Objective: To estimate associations between Wisconsin Medicaid's Prenatal Care Coordination (PNCC) program and infant mortality.

Data Sources And Study Setting: We analyzed birth records, Medicaid claims, and infant death records for all resident and in-state Medicaid-paid live deliveries during 2010-2018.

Study Design: We measured PNCC exposure during pregnancy dichotomously (none; any) and categorically (none; assessment/care plan only; service receipt). Our outcome was infant mortality (death at age < 365 days). Adjusted binary logit regressions and propensity score weighted regressions tested associations between PNCC receipt and infant mortality, and we estimated probabilities and average marginal effects of infant mortality. We also executed regressions with interactions on maternal race/ethnicity to determine if associations varied across Black non-Hispanic (NH), Hispanic, and White NH births.

Data Collection/extraction Methods: Our sample consisted of 231,540 Medicaid-paid births during 2010-2018. PNCC is only available to pregnant Medicaid beneficiaries.

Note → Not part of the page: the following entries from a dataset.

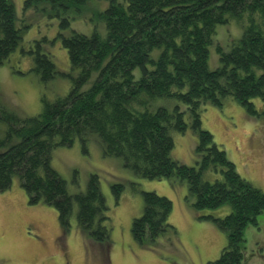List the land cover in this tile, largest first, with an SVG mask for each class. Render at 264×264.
I'll list each match as a JSON object with an SVG mask.
<instances>
[{
	"label": "trees",
	"instance_id": "1",
	"mask_svg": "<svg viewBox=\"0 0 264 264\" xmlns=\"http://www.w3.org/2000/svg\"><path fill=\"white\" fill-rule=\"evenodd\" d=\"M85 1L24 0L23 9L33 7L59 18L58 36L79 72L65 96L54 101L43 96V108L34 116L22 118L0 100V123L7 126L0 138V190L9 188L18 175L28 201L43 200L55 207L63 227L70 226L77 205L79 225L98 240L108 239V207L98 175H90L85 192L70 194L50 163L54 147L72 145L77 138L86 146L96 134L104 154L122 157L136 174L186 180L196 208L229 203L231 210L224 216L198 215L227 234L219 257L205 264H241L243 230L264 211V191L239 174L202 126L201 116L203 105H221L227 96L251 113L256 111L253 97L264 101V0H111L102 12L104 36L76 30L65 34L72 10ZM25 15L16 14L12 0H0V64L22 43L30 25ZM233 16L245 24L243 34L227 50L217 45L221 64L210 69L215 28ZM44 40H34L35 46L22 52L32 56L33 70L46 82L57 70L51 55L41 50ZM156 47L161 52L153 58ZM136 67L141 69L138 78ZM93 72L92 84L83 88ZM158 97L174 99L175 105L152 109ZM188 126L198 135L194 166L170 154L172 131L184 132ZM207 172L215 175L214 181L206 178ZM122 187L113 184L116 197ZM142 196L143 213L131 224L133 237L141 242L174 227L169 197L156 191H142Z\"/></svg>",
	"mask_w": 264,
	"mask_h": 264
},
{
	"label": "rangeland",
	"instance_id": "2",
	"mask_svg": "<svg viewBox=\"0 0 264 264\" xmlns=\"http://www.w3.org/2000/svg\"><path fill=\"white\" fill-rule=\"evenodd\" d=\"M111 0H86L79 9L71 12L72 30L91 35L106 34L102 12ZM16 14H26L29 27L24 31L22 43L0 64V100L12 112L22 118L38 114L44 100L54 101L65 96L79 69L70 64L67 48L58 36L59 18L48 11L23 9L24 0H12ZM245 24L236 17L217 24L214 43L210 45L208 66L220 63L217 45L227 50L233 40L239 39ZM41 41V50L49 53L56 65V74L46 82L33 70V58L27 52L34 40ZM160 47L152 50L157 58ZM138 78L141 69L136 67ZM93 72L83 88L95 79ZM175 100L158 97L152 109L164 105L173 108ZM256 111L248 112L231 96L221 105L207 102L202 109V126L209 130L214 141L222 147L235 164L239 174L264 191V101L252 98ZM6 123H0V138L6 134ZM174 146L171 157L186 165L196 164L197 133L188 126L184 132L172 131ZM18 138L13 141L16 142ZM52 167L66 181L70 194L87 190L89 177L96 173L100 189L106 199L108 239L98 240L78 223L74 205L70 226L63 227L55 207L40 200L30 203L20 178L15 175L12 184L0 190V264H205L219 257L227 242V234L214 221L199 219L200 214L224 216L230 212L229 203L216 208L198 209L193 205L195 194L187 181L177 177H144L124 164L120 156L105 155L96 134L89 136L86 146L77 138L72 145H58L51 151ZM206 178L215 180L207 172ZM122 183L118 197L113 184ZM142 191H156L172 200L169 221L173 228L154 240L138 241L132 235L134 217L142 215L144 201ZM243 260L241 264H264V211L249 222L243 230Z\"/></svg>",
	"mask_w": 264,
	"mask_h": 264
}]
</instances>
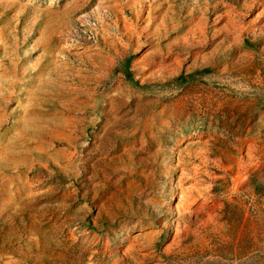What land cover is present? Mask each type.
Wrapping results in <instances>:
<instances>
[{"label": "rangeland", "instance_id": "1", "mask_svg": "<svg viewBox=\"0 0 264 264\" xmlns=\"http://www.w3.org/2000/svg\"><path fill=\"white\" fill-rule=\"evenodd\" d=\"M246 259L264 0H0V264Z\"/></svg>", "mask_w": 264, "mask_h": 264}, {"label": "trees", "instance_id": "2", "mask_svg": "<svg viewBox=\"0 0 264 264\" xmlns=\"http://www.w3.org/2000/svg\"><path fill=\"white\" fill-rule=\"evenodd\" d=\"M126 72H127V74H129V71L126 69ZM248 259H246V260H244L241 264H246V261H247Z\"/></svg>", "mask_w": 264, "mask_h": 264}]
</instances>
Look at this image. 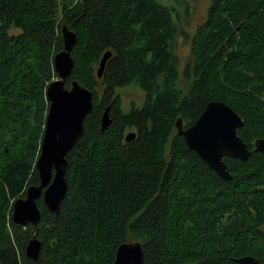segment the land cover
<instances>
[{"label": "trees", "instance_id": "trees-1", "mask_svg": "<svg viewBox=\"0 0 264 264\" xmlns=\"http://www.w3.org/2000/svg\"><path fill=\"white\" fill-rule=\"evenodd\" d=\"M65 1L0 0V264H38L26 256L36 230L13 222V205L40 184L62 25L78 35L68 85L91 90L94 109L67 156L59 215L38 202L39 264H114L118 247L137 241L144 264H239L247 256L264 264V154L254 146L264 139V0H209L193 36L158 0ZM179 34L190 42L182 75ZM128 86L145 94L142 107L123 109L119 91ZM215 101L243 119L237 133L251 151L246 162L224 159L229 181L176 126L181 119L188 129Z\"/></svg>", "mask_w": 264, "mask_h": 264}, {"label": "water", "instance_id": "water-1", "mask_svg": "<svg viewBox=\"0 0 264 264\" xmlns=\"http://www.w3.org/2000/svg\"><path fill=\"white\" fill-rule=\"evenodd\" d=\"M63 50L54 58L58 79L53 80L47 89L50 104L43 136L41 153L37 161L40 184L26 190L25 197L14 202L12 220L15 224H31L36 233L26 247L27 258L40 263L43 243L38 239V226L41 221L40 199L47 210L59 215L61 205L67 194L68 154L85 133V119L94 109L93 92L74 80L71 86L68 79L72 76L75 62L72 52L77 44L78 35L73 26L65 25L61 29ZM113 53L107 51L100 62L98 77H103L107 62ZM112 124L110 106L101 118V130L105 132ZM244 125L243 119L227 104L221 101L211 102L194 125L184 129L183 121L176 123L178 135L183 136L188 148L195 152L210 169L225 180L232 179L225 158L231 157L246 162L251 151L238 136V130ZM136 134L131 132L126 141L131 142ZM255 150L264 154V139L255 141ZM143 244L126 242L116 252L114 264H144ZM239 264H257L258 261L247 256L236 260Z\"/></svg>", "mask_w": 264, "mask_h": 264}, {"label": "rangeland", "instance_id": "rangeland-1", "mask_svg": "<svg viewBox=\"0 0 264 264\" xmlns=\"http://www.w3.org/2000/svg\"><path fill=\"white\" fill-rule=\"evenodd\" d=\"M65 0H60L64 2ZM166 6L175 9L174 19L181 25V30L188 35L193 36L197 27L202 24L207 18V10L209 0H158ZM66 3H72L73 0H66ZM64 25L60 28H63ZM176 55L180 63L179 72L182 75L185 64L190 59V42L181 34L178 35L176 42ZM122 97V106L125 111H129L131 104H136L137 107H142L145 101V94L136 86H128L120 89ZM134 132V131H131ZM131 132H128L127 135Z\"/></svg>", "mask_w": 264, "mask_h": 264}, {"label": "bare ground", "instance_id": "bare-ground-1", "mask_svg": "<svg viewBox=\"0 0 264 264\" xmlns=\"http://www.w3.org/2000/svg\"><path fill=\"white\" fill-rule=\"evenodd\" d=\"M65 26V25H64ZM185 129V128H184ZM133 133H135V132H133ZM136 134V133H135ZM39 205V204H38Z\"/></svg>", "mask_w": 264, "mask_h": 264}, {"label": "flooded vegetation", "instance_id": "flooded-vegetation-1", "mask_svg": "<svg viewBox=\"0 0 264 264\" xmlns=\"http://www.w3.org/2000/svg\"><path fill=\"white\" fill-rule=\"evenodd\" d=\"M127 142V141H126ZM129 143V142H128Z\"/></svg>", "mask_w": 264, "mask_h": 264}]
</instances>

Principal Findings: Infant mortality was lower among PNCC assessment/care plan only births (5.0 deaths/1000 births) and PNCC service receipt births (6.1 deaths/1000 births) relative to non-PNCC births (6.8 deaths/1000 births). This pattern was consistent in Black NH and Hispanic subgroups, but infant mortality did not vary by PNCC among White NH deliveries. Overall, adjusted binary logit regressions indicated that the probabilities of infant mortality were 0.70% for no PNCC and 0.53% for any PNCC, yielding an average marginal effect of -0.17 percentage points (95% confidence interval -0.22 percentage points, -0.11 percentage points). This association did not vary by PNCC exposure level. PNCC-infant mortality associations were significantly stronger for Black NH births relative to White NH births. Results were consistent in propensity score weighted regressions.

Conclusions: PNCC during pregnancy is associated with a lower probability of infant mortality, particularly in Black NH families. The benefit of PNCC on infant mortality may not depend on receiving services beyond care planning.